**THE TASK**
Quote the stretch of the audio deepfake detection paper from "What to Remember: Self-Adaptive" through "new deepfake types." word for word.

(Beginning of PAGE EXCERPT)

What to Remember: Self-Adaptive Continual Learning for Audio Deepfake Detection

Authors: Xiaohui Zhang, Jiangyan Yi, Chenglong Wang, Chuyuan Zhang, Siding Zeng, Jianhua Tao

Published: 2023-12-15 09:52:17+00:00

AI Summary

This paper proposes Radian Weight Modification (RWM), a continual learning approach for audio deepfake detection. RWM categorizes audio classes based on feature distribution compactness to adapt gradient modification directions, improving knowledge acquisition and mitigating forgetting when encountering new deepfake types.

Abstract

The rapid evolution of speech synthesis and voice conversion has raised substantial concerns due to the potential misuse of such technology, prompting a pressing need for effective audio deepfake detection mechanisms. Existing detection models have shown remarkable success in discriminating known deepfake audio, but struggle when encountering new attack types. To address this challenge, one of the emergent effective approaches is continual learning. In this paper, we propose a continual learning approach called Radian Weight Modification (RWM) for audio deepfake detection. The fundamental concept underlying RWM involves categorizing all classes into two groups: those with compact feature distributions across tasks, such as genuine audio, and those with more spread-out distributions, like various types of fake audio. These distinctions are quantified by means of the in-class cosine distance, which subsequently serves as the basis for RWM to introduce a trainable gradient modification direction for distinct data types. Experimental evaluations against mainstream continual learning methods reveal the superiority of RWM in terms of knowledge acquisition and mitigating forgetting in audio deepfake detection. Furthermore, RWM's applicability extends beyond audio deepfake detection, demonstrating its potential significance in diverse machine learning domains such as image recognition.

(End of PAGE EXCERPT)
(Beginning of ENTRIES SHOWN)

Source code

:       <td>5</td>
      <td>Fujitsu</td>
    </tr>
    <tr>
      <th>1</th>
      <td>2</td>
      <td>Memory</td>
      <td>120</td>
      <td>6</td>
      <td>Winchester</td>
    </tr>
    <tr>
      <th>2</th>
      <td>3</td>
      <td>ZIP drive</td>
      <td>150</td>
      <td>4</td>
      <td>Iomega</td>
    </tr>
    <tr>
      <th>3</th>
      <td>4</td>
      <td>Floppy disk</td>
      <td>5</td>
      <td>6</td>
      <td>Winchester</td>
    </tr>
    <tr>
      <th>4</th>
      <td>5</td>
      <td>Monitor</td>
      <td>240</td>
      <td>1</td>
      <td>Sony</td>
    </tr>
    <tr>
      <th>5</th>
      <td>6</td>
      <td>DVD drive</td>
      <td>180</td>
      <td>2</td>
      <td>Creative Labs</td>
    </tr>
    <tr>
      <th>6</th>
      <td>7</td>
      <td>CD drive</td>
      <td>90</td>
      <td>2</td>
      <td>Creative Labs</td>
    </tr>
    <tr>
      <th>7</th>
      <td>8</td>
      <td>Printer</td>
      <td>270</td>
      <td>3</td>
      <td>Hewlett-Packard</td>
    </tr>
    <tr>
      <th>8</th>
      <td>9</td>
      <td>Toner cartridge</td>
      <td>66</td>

(End of ENTRIES SHOWN)

**EXERCISE RESPONSE**
What to Remember: Self-Adaptive Continual Learning for Audio Deepfake Detection

Authors: Xiaohui Zhang, Jiangyan Yi, Chenglong Wang, Chuyuan Zhang, Siding Zeng, Jianhua Tao

Published: 2023-12-15 09:52:17+00:00

AI Summary

This paper proposes Radian Weight Modification (RWM), a continual learning approach for audio deepfake detection. RWM categorizes audio classes based on feature distribution compactness to adapt gradient modification directions, improving knowledge acquisition and mitigating forgetting when encountering new deepfake types.